Astrolojiyle ilişkilendirilen en önemli konulardan biri de geçmiş yaşamlardır. Bu konu yeteri kadar anlaşılamadığı için hurafeye açık bir konudur. Şimdi biraz bu konuyu anlamaya çalışalım.
Reenkarnasyon kavramını anlamanın en iyi yolu, son iki yüz yılın neospritualizmini incelemektir. Konunun fikir babaları 19. yy’da Fransa’da yaşamış olan Alan Cardec ile 20. yy’da Türkiye’de yaşamış olan Bedri Ruhselman’dır.
Bunların öğretileri karmaşık gibi görünebilir ama özündeki esaslara bakarak özet çıkarmak mümkündür.
Şimdi bunların anlattığı reenkarnasyonu size özetlemeye çalışacağım.
İnsan, belli bir şuur kapasitesini tam olarak gerçekleştirip hayata geçirmek üzere yüzlerce kez dünyaya gelmektedir. Yüzlerce kez dünyaya gelen insanın şuurunda değişiklik son derece yavaş ilerler.
Örneğin; İstanbul’da doğup büyüyen bir insanın bir sonraki yaşamında hemen Latin Amerika’da doğması mümkün değildir. Yaşanan coğrafyanın özellikleri, içinde bulunulan toplumun nüfus yapısı, kullanılan dilin gramer ve semantik özellikleri bir yaşamdan diğerine hemen değişemez. Benzer bir şekilde, bu yaşamında kadın olan birinin bir sonraki yaşamında hemen erkek olması da mümkün değildir.
Bu çok yavaş gelişen değişim sürecindeki insan, dünyaya her gelişinde yavaş yavaş daha karmaşık olaylar dizisiyle karşılaşacaktır. Örneğin dünya seviyesindeki ilk yaşamlarında tanıdığı insan sayısı elli kişiyi geçmezken yolun ilerleyen kısımlarında binlerce insanla muhatap olmak durumunda kalabilir.
Kişinin yaşadığı hayatın karmaşıklık seviyesi bu konuda fikir verebilir ama kimse kimsenin tekamül yolu üzerinde nerde durduğunu söyleyemez. Bu kimsenin haddi değildir.
Dünyada insanın başına gelen aşklar, hastalıklar, iflaslar, köşeyi dönmeler, boşanmalar, evlenmeler, çoluk çocuk vs. hep bu temel prensipler doğrultusunda gelişir.
Reenkarnasyonu gerçekten anlamış biri, bir önceki hayatımda neydim sorusunu sormaya gerek duymaz.
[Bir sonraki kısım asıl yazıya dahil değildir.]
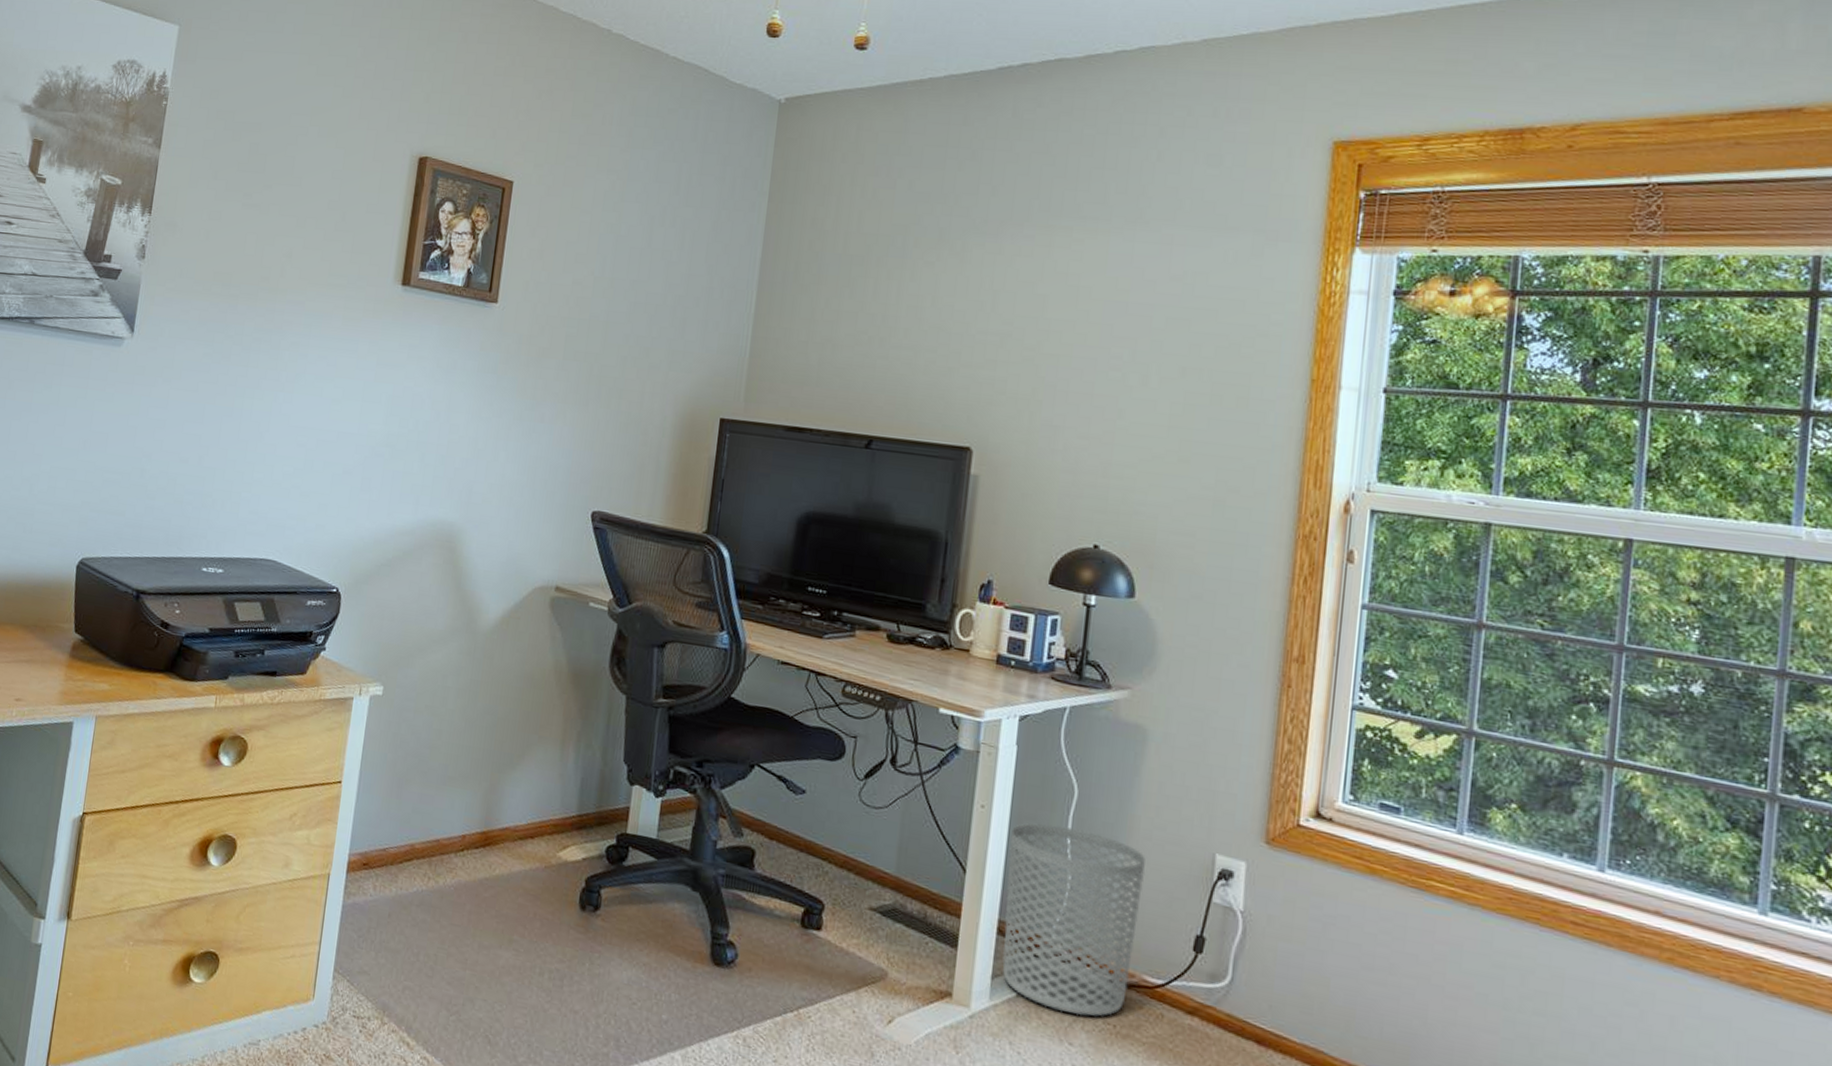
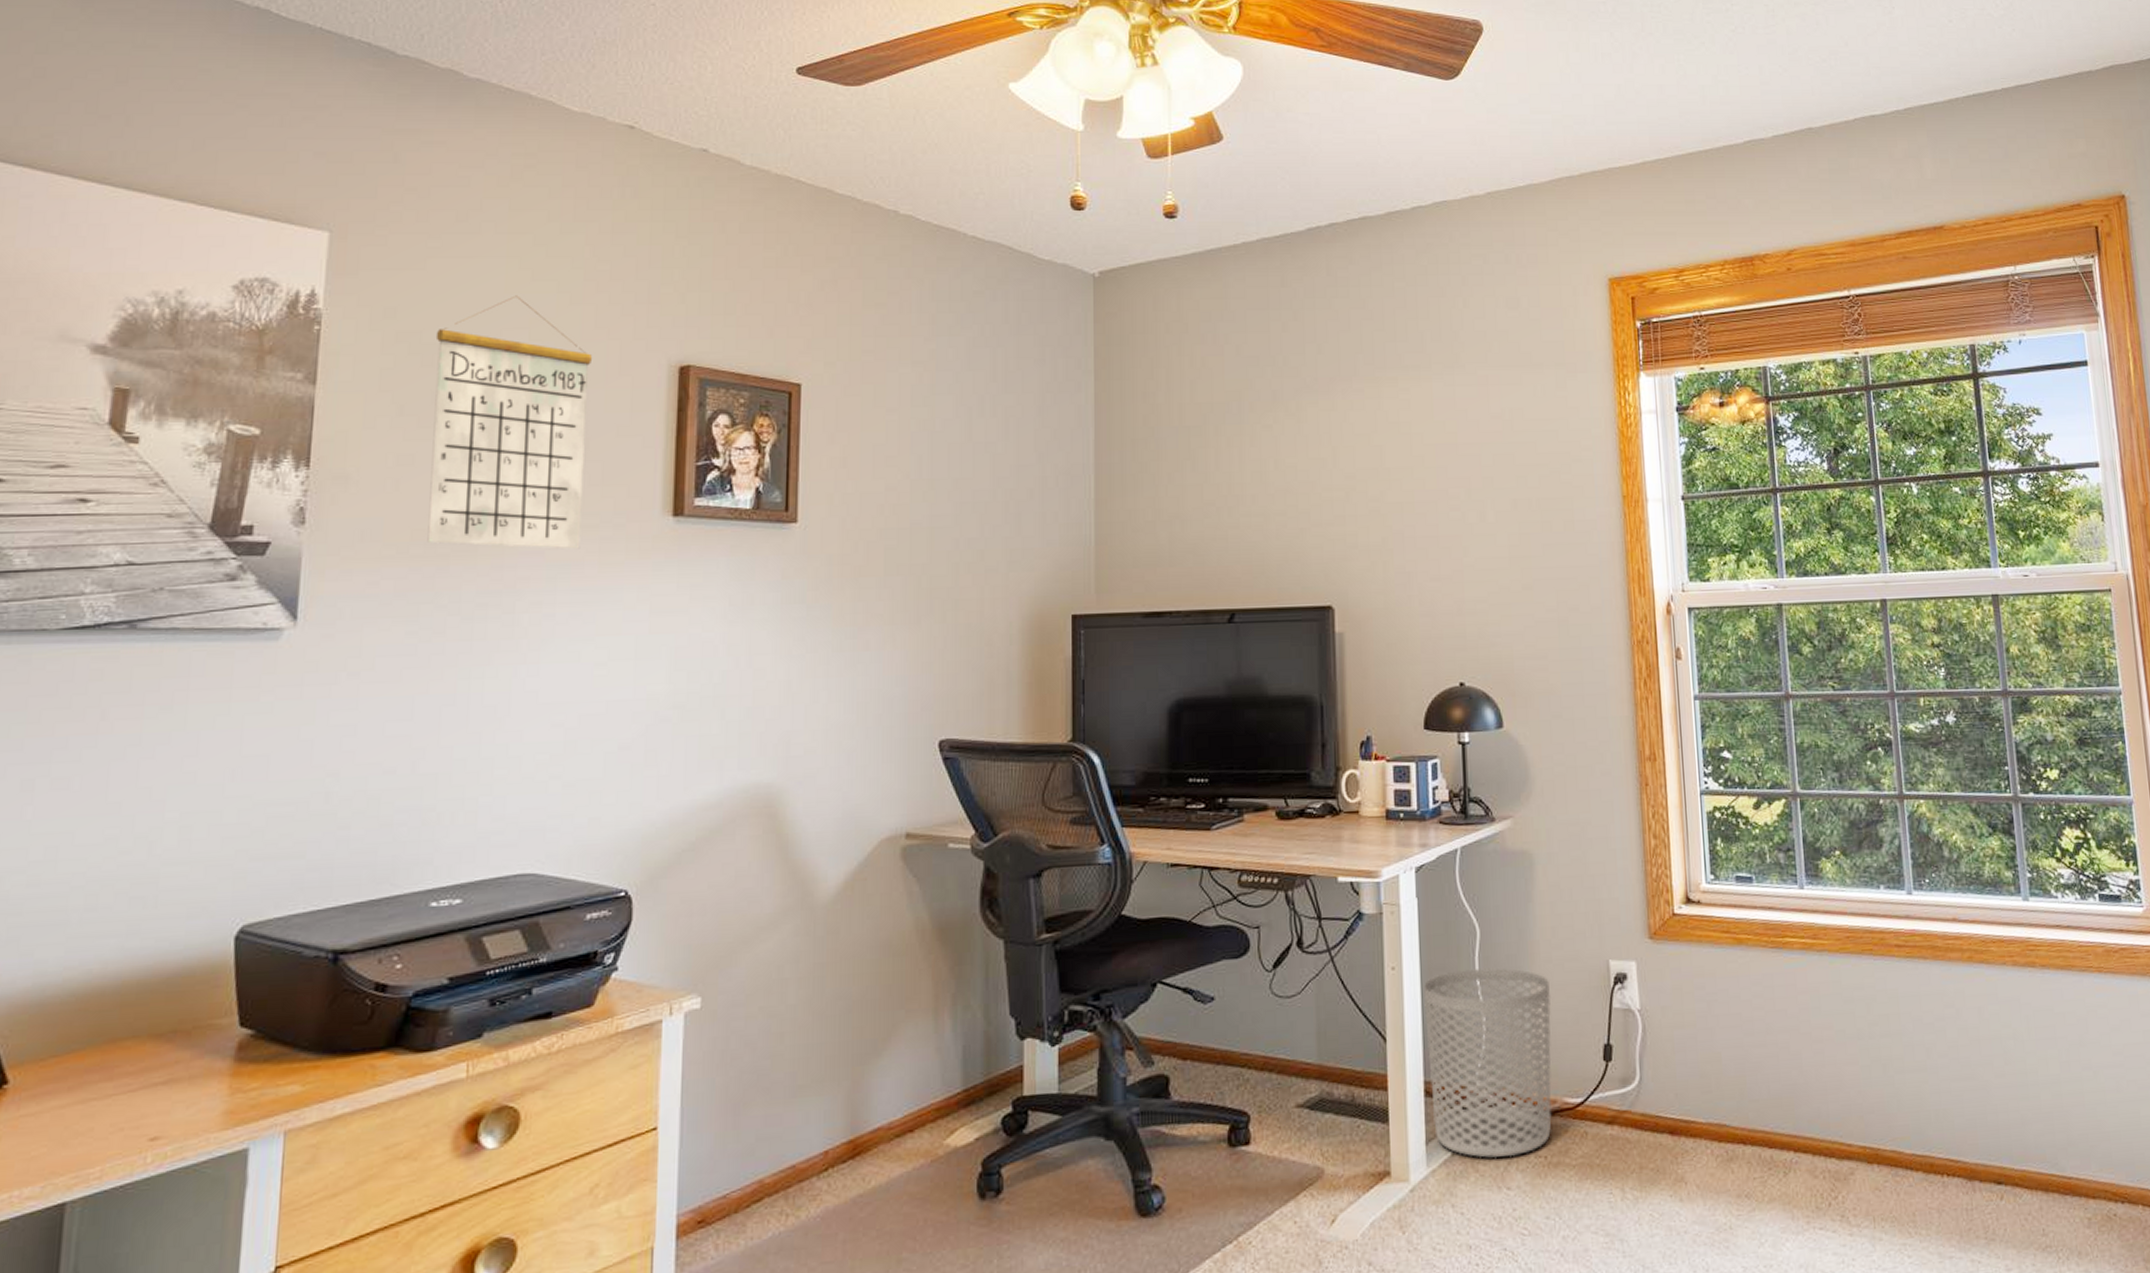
calendar: none [224,86,355,304] -> present [427,295,593,549]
Öğrenilmesi gereken şey öğrenilmiştir. Bunun nasıl öğrenildiğinin hatırlanmasına gerek yoktur. Örneğin, 2×5 kaç eder dediğim zaman 10 sayısı hemen aklımızda canlanır ama bunu nerde nasıl öğrendiğimizi hatırlamak zorunda kalmayız. Önemli olan bu bilgidir ve öğrenilmiştir. İlkokuldaydım, sevimli bir öğretmenimiz vardı, çarpım tablosunu öğreniyorduk, yağmurlu bir gündü gibi bilgilere artık gerek kalmamıştır.
Verdiğim bu basit örnek, çok daha karmaşık olaylar için de geçerlidir.
Reenkarnasyon, bilimsel yöntemle de incelenebilir bir alandır ve incelenmiştir. Bu incelemeyi Ian Stevenson adında bir bilim insanı yapmıştır. Araştırmanın önemli bir kısmı Avrupa’da ve Türkiye’de yapıldı. Detayları kendisini internette arayarak bulabilirsiniz. Konu üzerine daha kapsamlı bir bilimsel araştırma henüz yapılmamıştır.